START Records
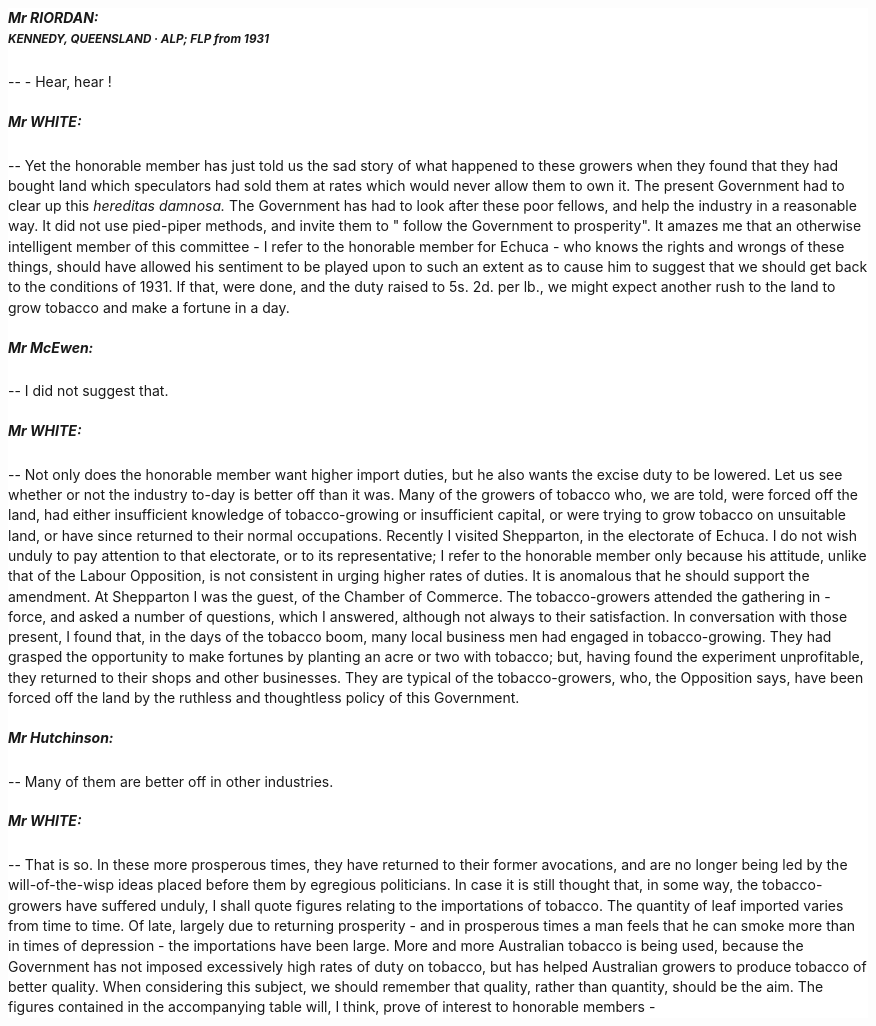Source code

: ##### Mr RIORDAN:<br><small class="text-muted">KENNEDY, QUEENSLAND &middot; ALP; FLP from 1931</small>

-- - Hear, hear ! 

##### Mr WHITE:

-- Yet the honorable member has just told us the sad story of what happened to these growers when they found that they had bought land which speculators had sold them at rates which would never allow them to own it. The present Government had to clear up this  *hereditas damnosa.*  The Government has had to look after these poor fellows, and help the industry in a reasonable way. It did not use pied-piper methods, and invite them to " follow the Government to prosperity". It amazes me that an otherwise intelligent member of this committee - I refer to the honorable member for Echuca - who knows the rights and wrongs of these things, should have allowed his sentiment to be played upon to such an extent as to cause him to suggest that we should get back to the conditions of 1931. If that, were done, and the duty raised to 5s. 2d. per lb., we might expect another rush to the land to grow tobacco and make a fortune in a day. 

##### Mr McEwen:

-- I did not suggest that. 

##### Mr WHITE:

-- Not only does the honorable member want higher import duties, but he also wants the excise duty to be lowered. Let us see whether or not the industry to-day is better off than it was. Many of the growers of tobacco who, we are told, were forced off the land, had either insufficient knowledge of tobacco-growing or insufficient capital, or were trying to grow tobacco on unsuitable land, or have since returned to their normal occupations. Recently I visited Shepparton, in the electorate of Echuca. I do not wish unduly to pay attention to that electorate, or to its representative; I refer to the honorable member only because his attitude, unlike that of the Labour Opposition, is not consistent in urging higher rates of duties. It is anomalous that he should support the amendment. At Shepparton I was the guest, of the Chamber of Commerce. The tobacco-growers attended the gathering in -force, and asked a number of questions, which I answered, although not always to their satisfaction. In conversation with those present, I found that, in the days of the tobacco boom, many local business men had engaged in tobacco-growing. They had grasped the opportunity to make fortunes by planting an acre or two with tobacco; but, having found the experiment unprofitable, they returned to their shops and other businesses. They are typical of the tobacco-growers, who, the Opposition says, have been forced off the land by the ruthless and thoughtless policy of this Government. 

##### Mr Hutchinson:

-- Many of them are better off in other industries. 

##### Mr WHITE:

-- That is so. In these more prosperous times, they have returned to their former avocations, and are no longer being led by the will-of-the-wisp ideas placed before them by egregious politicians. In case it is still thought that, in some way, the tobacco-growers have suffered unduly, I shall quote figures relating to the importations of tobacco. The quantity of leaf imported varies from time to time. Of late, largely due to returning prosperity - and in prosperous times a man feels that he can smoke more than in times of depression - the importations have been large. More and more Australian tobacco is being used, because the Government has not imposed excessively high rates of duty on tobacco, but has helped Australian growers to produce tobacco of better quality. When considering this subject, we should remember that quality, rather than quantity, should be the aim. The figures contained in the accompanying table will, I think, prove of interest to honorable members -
END Records
START Records
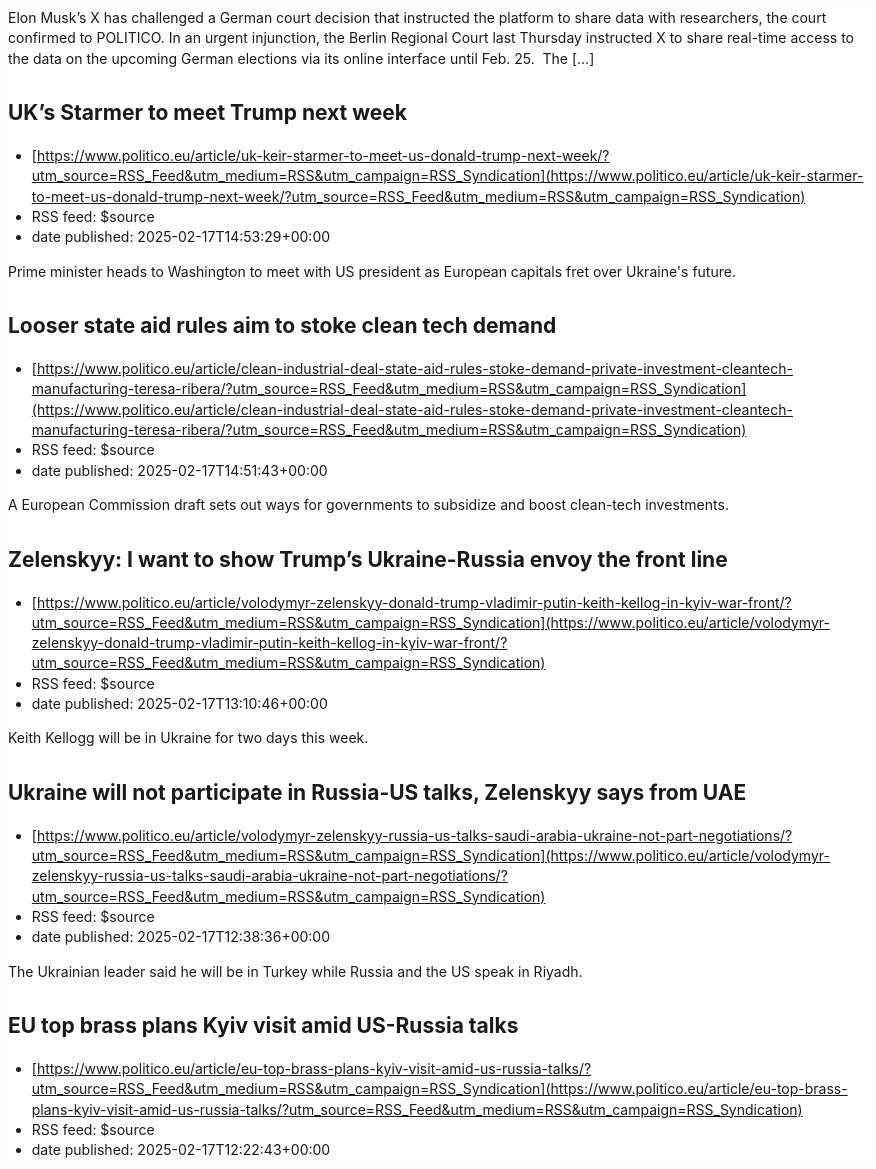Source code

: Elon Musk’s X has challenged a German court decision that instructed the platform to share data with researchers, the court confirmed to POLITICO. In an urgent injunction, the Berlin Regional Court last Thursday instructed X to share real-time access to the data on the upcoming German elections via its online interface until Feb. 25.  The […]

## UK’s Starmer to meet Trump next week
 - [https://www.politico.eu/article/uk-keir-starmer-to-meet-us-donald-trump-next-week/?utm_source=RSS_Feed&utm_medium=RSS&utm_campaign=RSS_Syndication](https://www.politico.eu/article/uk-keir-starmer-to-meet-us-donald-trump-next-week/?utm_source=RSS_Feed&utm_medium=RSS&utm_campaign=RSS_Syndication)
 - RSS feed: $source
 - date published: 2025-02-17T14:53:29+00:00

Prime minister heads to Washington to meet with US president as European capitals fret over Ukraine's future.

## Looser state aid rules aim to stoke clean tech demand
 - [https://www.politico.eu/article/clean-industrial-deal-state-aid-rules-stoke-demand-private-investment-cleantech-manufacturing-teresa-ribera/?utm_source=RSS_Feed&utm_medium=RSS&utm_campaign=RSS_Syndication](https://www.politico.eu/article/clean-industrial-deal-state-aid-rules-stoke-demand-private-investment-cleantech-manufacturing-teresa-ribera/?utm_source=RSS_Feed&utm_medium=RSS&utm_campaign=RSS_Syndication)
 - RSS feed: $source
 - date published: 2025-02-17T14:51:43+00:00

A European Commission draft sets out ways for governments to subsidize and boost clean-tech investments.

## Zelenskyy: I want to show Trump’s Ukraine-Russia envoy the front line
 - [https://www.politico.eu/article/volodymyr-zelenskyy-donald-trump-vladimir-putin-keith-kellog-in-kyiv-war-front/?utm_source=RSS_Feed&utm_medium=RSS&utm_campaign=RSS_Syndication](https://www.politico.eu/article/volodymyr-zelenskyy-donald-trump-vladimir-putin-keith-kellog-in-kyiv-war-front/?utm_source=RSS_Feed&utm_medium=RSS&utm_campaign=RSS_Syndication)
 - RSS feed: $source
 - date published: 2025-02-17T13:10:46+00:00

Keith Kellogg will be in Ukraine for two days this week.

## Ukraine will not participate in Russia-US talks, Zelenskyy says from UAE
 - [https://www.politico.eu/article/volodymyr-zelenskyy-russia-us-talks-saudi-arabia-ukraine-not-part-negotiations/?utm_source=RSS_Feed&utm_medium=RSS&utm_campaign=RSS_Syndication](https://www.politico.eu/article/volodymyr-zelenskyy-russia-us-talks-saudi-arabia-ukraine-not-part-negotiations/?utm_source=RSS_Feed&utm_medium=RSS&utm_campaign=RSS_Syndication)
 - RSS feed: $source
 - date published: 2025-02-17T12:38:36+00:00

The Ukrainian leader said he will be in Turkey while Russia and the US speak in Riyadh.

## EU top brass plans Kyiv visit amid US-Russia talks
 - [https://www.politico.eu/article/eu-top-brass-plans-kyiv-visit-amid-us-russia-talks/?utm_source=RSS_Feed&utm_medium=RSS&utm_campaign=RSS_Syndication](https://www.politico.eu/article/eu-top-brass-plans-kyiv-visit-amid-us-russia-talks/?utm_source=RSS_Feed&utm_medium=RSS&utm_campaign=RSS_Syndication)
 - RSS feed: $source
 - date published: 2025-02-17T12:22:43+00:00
END Records
→ Activity:
Quote the items from the line with "## UK’s Starmer to meet Trump next week" up to and including the line with "Prime minister heads".

→ Reply to the task:
## UK’s Starmer to meet Trump next week
 - [https://www.politico.eu/article/uk-keir-starmer-to-meet-us-donald-trump-next-week/?utm_source=RSS_Feed&utm_medium=RSS&utm_campaign=RSS_Syndication](https://www.politico.eu/article/uk-keir-starmer-to-meet-us-donald-trump-next-week/?utm_source=RSS_Feed&utm_medium=RSS&utm_campaign=RSS_Syndication)
 - RSS feed: $source
 - date published: 2025-02-17T14:53:29+00:00

Prime minister heads to Washington to meet with US president as European capitals fret over Ukraine's future.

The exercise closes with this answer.